### The data:
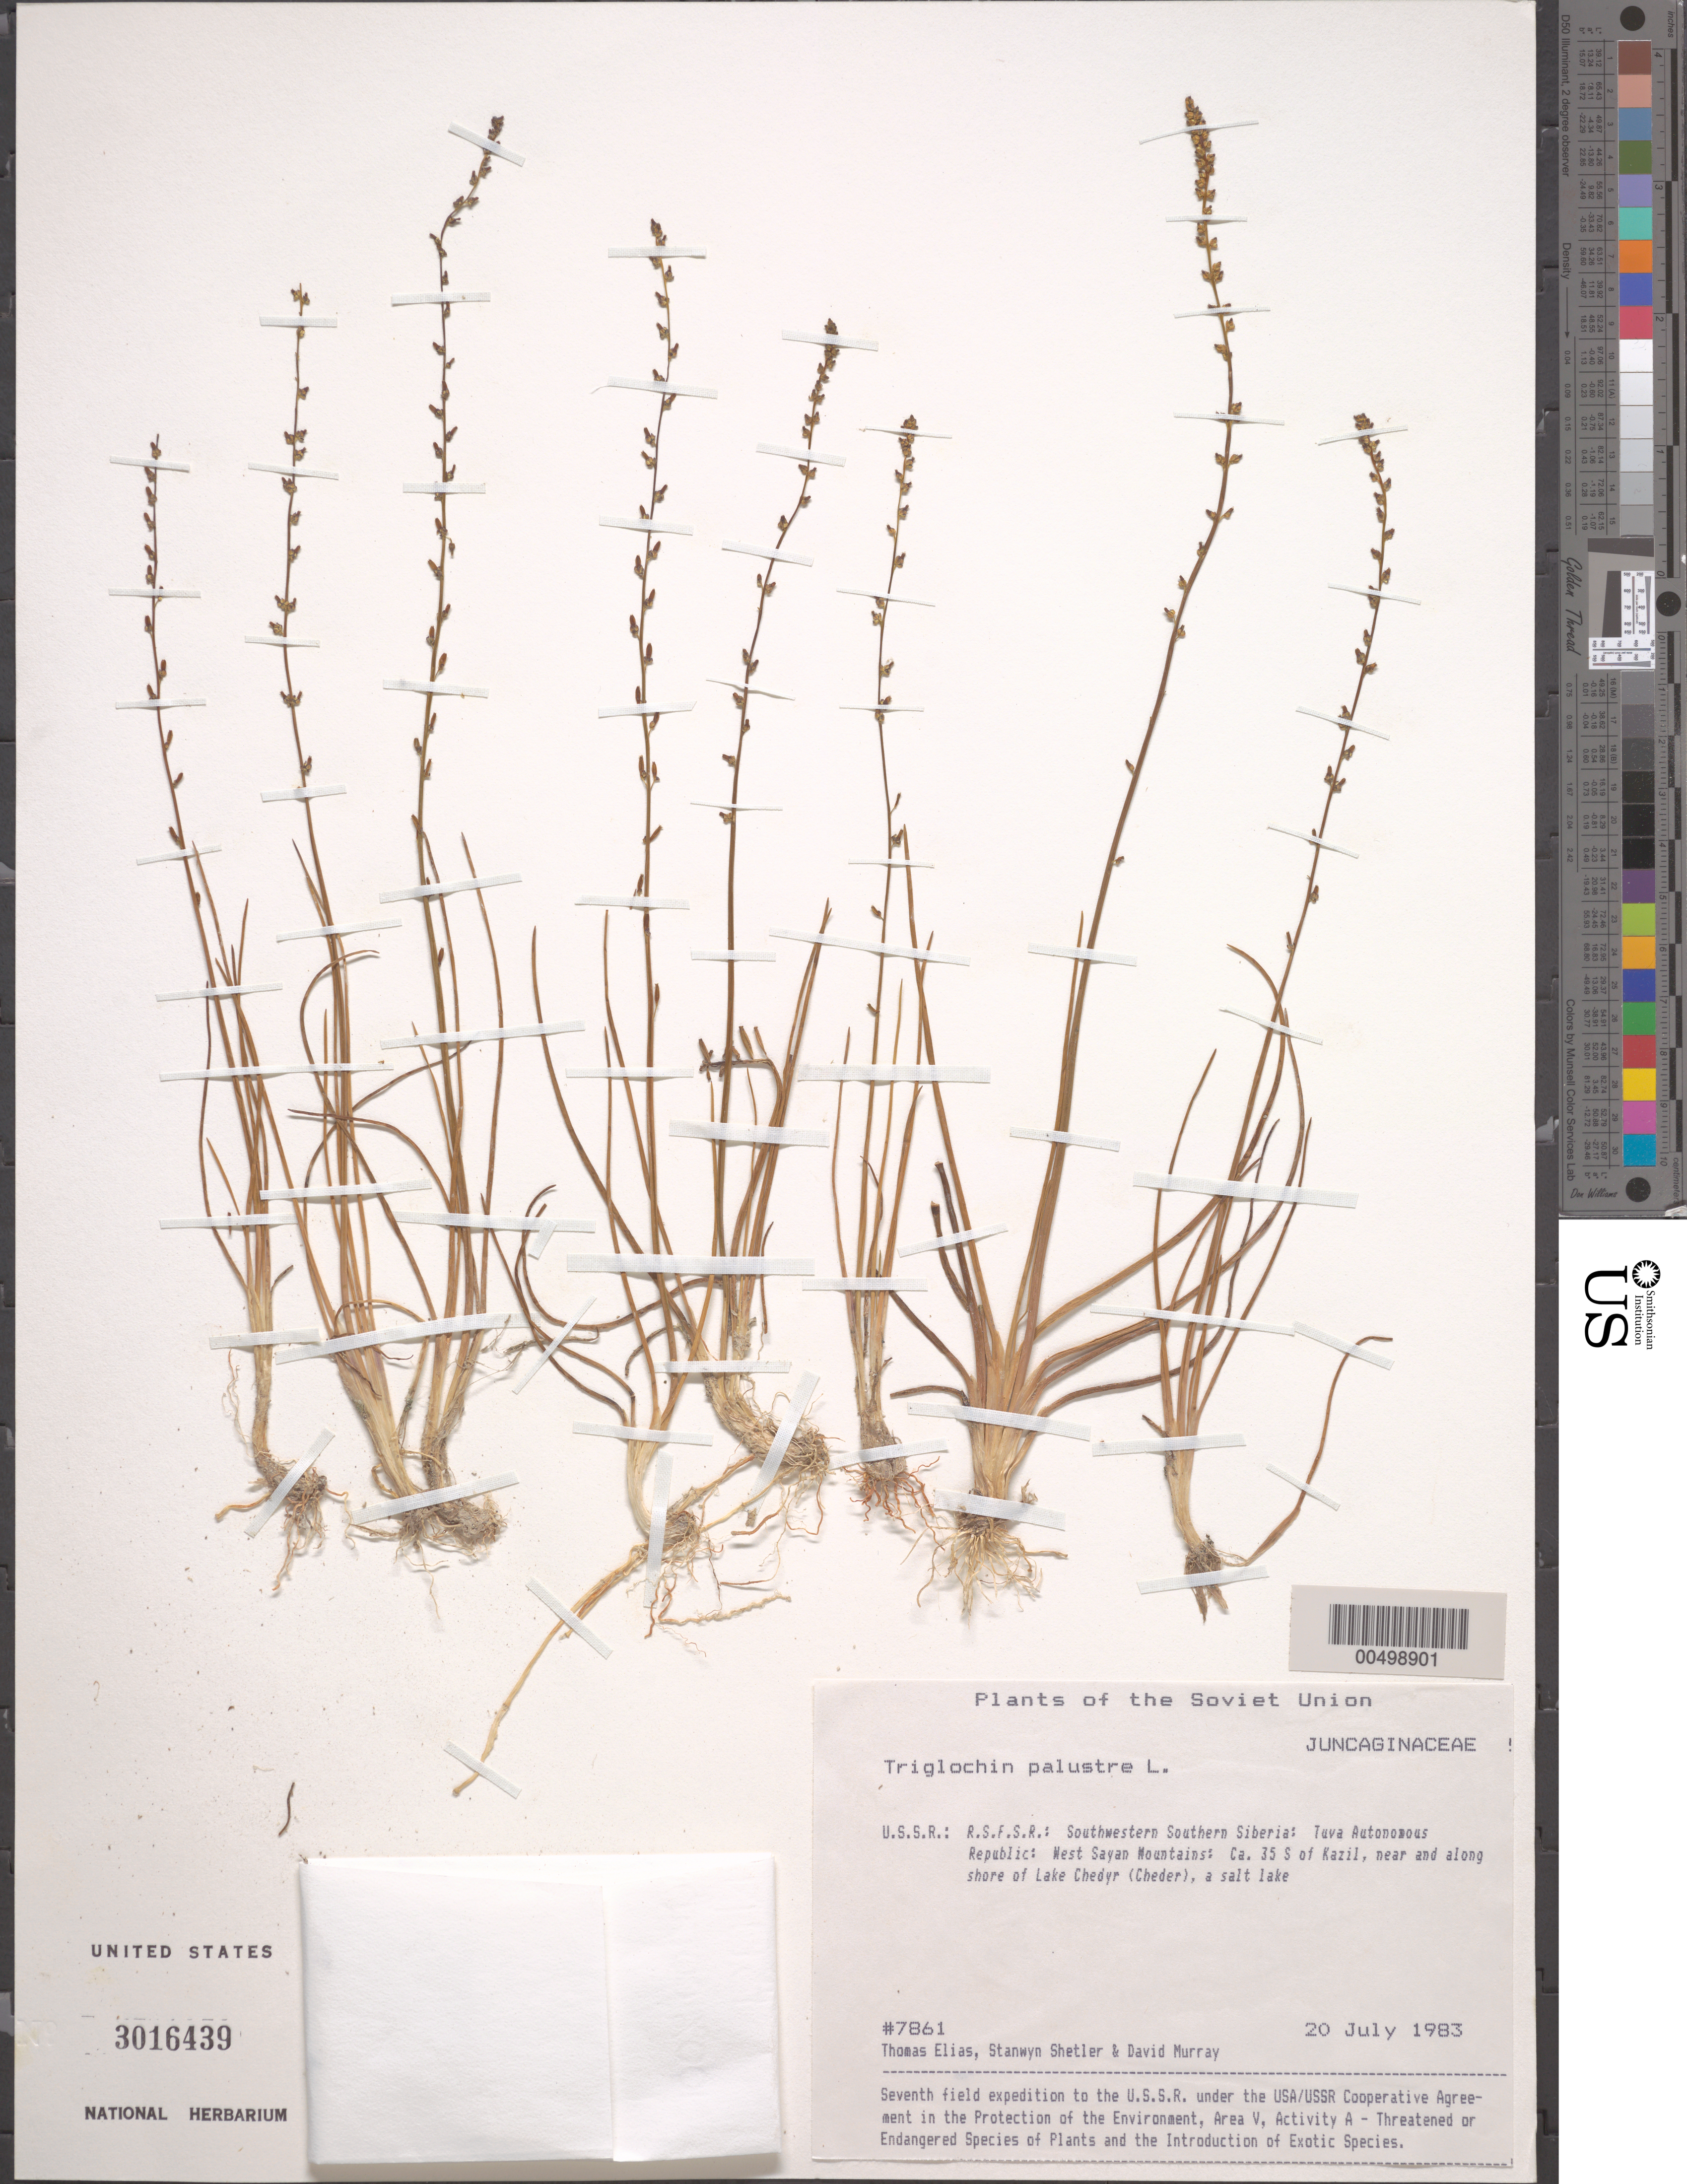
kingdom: Plantae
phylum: Tracheophyta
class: Liliopsida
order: Alismatales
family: Juncaginaceae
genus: Triglochin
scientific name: Triglochin palustris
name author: L.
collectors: T. Elias, S. Shetler & D. F. Murray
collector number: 7861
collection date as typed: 20 Jul 1983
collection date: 1983-07-20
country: Russian Federation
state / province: Tuva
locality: West Sayan Mountains, ca. 35 km S of Kazil [Kyzyl], near and along shore of Lake Chedyr (Cheder)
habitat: salt lake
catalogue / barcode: US 3016439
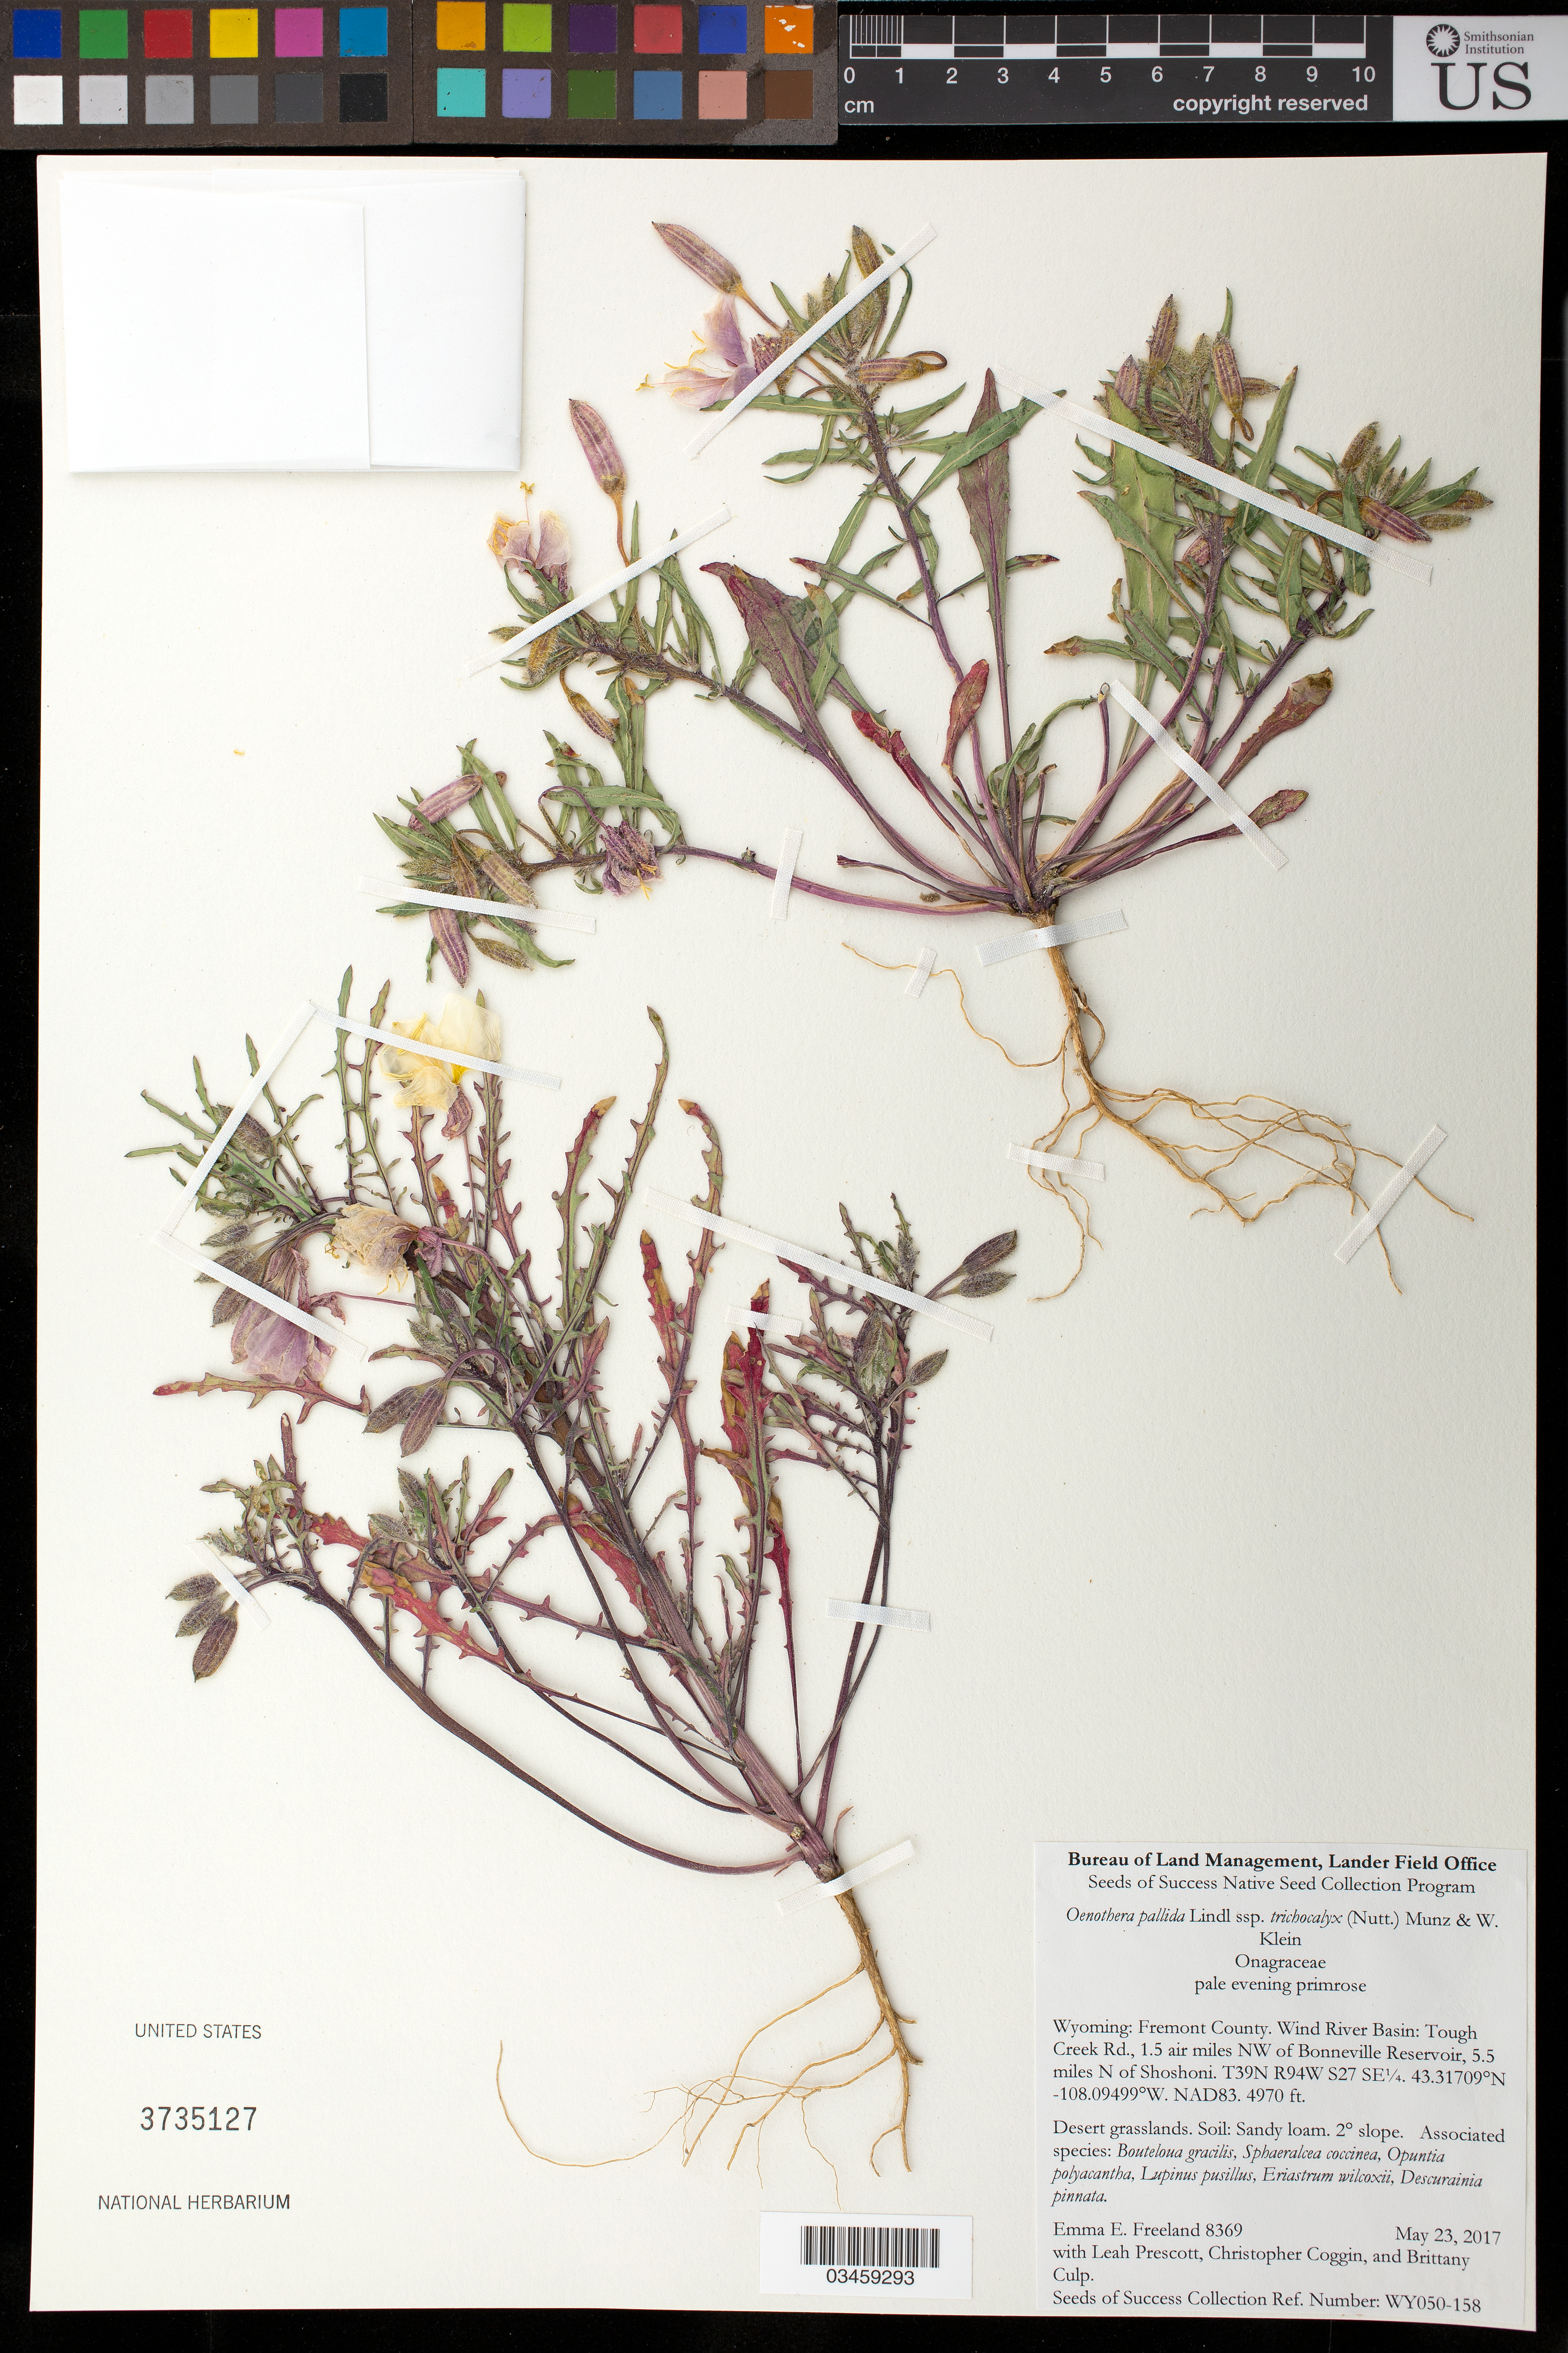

### Goal:
Render the lines of the entries above as a numbered list, omitting any blank lines and leaving out the pictures.

### The completed task:
1. kingdom: Plantae
2. phylum: Tracheophyta
3. class: Liliopsida
4. order: Alismatales
5. family: Juncaginaceae
6. genus: Triglochin
7. scientific name: Triglochin palustris
8. name author: L.
9. collectors: T. Elias, S. Shetler & D. F. Murray
10. collector number: 7861
11. collection date as typed: 20 Jul 1983
12. collection date: 1983-07-20
13. country: Russian Federation
14. state / province: Tuva
15. locality: West Sayan Mountains, ca. 35 km S of Kazil [Kyzyl], near and along shore of Lake Chedyr (Cheder)
16. habitat: salt lake
17. catalogue / barcode: US 3016439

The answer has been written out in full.